%%

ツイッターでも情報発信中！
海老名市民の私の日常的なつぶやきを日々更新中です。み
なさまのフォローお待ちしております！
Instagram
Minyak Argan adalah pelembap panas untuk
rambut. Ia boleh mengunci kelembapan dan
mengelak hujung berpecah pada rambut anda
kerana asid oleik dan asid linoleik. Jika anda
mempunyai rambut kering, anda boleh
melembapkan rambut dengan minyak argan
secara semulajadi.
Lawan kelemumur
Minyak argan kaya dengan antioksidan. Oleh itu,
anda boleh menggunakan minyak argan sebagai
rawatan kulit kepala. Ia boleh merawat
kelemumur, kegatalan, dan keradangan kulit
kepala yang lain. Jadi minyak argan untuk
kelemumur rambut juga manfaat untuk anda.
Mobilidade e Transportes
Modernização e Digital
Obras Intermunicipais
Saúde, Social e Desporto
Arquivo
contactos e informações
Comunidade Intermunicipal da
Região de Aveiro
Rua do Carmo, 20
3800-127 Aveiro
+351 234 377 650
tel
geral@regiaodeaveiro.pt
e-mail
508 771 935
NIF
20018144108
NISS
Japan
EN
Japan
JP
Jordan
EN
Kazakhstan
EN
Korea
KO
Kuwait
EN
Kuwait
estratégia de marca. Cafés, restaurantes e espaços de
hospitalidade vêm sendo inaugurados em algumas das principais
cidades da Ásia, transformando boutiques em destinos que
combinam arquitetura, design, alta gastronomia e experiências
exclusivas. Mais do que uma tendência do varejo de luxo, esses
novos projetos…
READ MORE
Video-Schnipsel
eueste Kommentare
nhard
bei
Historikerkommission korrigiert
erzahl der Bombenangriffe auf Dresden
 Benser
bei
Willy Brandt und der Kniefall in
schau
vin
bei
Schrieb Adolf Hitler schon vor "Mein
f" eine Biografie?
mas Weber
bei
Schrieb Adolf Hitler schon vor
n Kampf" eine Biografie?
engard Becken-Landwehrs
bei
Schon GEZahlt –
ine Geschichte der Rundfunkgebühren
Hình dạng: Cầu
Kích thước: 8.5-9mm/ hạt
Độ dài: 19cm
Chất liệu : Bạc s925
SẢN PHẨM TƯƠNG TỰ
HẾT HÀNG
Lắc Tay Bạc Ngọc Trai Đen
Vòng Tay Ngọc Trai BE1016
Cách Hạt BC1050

%%

THE PROBLEM —
The entries above must be written out again exactly as they are.

WRITTEN ANSWER —
ツイッターでも情報発信中！
海老名市民の私の日常的なつぶやきを日々更新中です。み
なさまのフォローお待ちしております！
Instagram
Minyak Argan adalah pelembap panas untuk
rambut. Ia boleh mengunci kelembapan dan
mengelak hujung berpecah pada rambut anda
kerana asid oleik dan asid linoleik. Jika anda
mempunyai rambut kering, anda boleh
melembapkan rambut dengan minyak argan
secara semulajadi.
Lawan kelemumur
Minyak argan kaya dengan antioksidan. Oleh itu,
anda boleh menggunakan minyak argan sebagai
rawatan kulit kepala. Ia boleh merawat
kelemumur, kegatalan, dan keradangan kulit
kepala yang lain. Jadi minyak argan untuk
kelemumur rambut juga manfaat untuk anda.
Mobilidade e Transportes
Modernização e Digital
Obras Intermunicipais
Saúde, Social e Desporto
Arquivo
contactos e informações
Comunidade Intermunicipal da
Região de Aveiro
Rua do Carmo, 20
3800-127 Aveiro
+351 234 377 650
tel
geral@regiaodeaveiro.pt
e-mail
508 771 935
NIF
20018144108
NISS
Japan
EN
Japan
JP
Jordan
EN
Kazakhstan
EN
Korea
KO
Kuwait
EN
Kuwait
estratégia de marca. Cafés, restaurantes e espaços de
hospitalidade vêm sendo inaugurados em algumas das principais
cidades da Ásia, transformando boutiques em destinos que
combinam arquitetura, design, alta gastronomia e experiências
exclusivas. Mais do que uma tendência do varejo de luxo, esses
novos projetos…
READ MORE
Video-Schnipsel
eueste Kommentare
nhard
bei
Historikerkommission korrigiert
erzahl der Bombenangriffe auf Dresden
 Benser
bei
Willy Brandt und der Kniefall in
schau
vin
bei
Schrieb Adolf Hitler schon vor "Mein
f" eine Biografie?
mas Weber
bei
Schrieb Adolf Hitler schon vor
n Kampf" eine Biografie?
engard Becken-Landwehrs
bei
Schon GEZahlt –
ine Geschichte der Rundfunkgebühren
Hình dạng: Cầu
Kích thước: 8.5-9mm/ hạt
Độ dài: 19cm
Chất liệu : Bạc s925
SẢN PHẨM TƯƠNG TỰ
HẾT HÀNG
Lắc Tay Bạc Ngọc Trai Đen
Vòng Tay Ngọc Trai BE1016
Cách Hạt BC1050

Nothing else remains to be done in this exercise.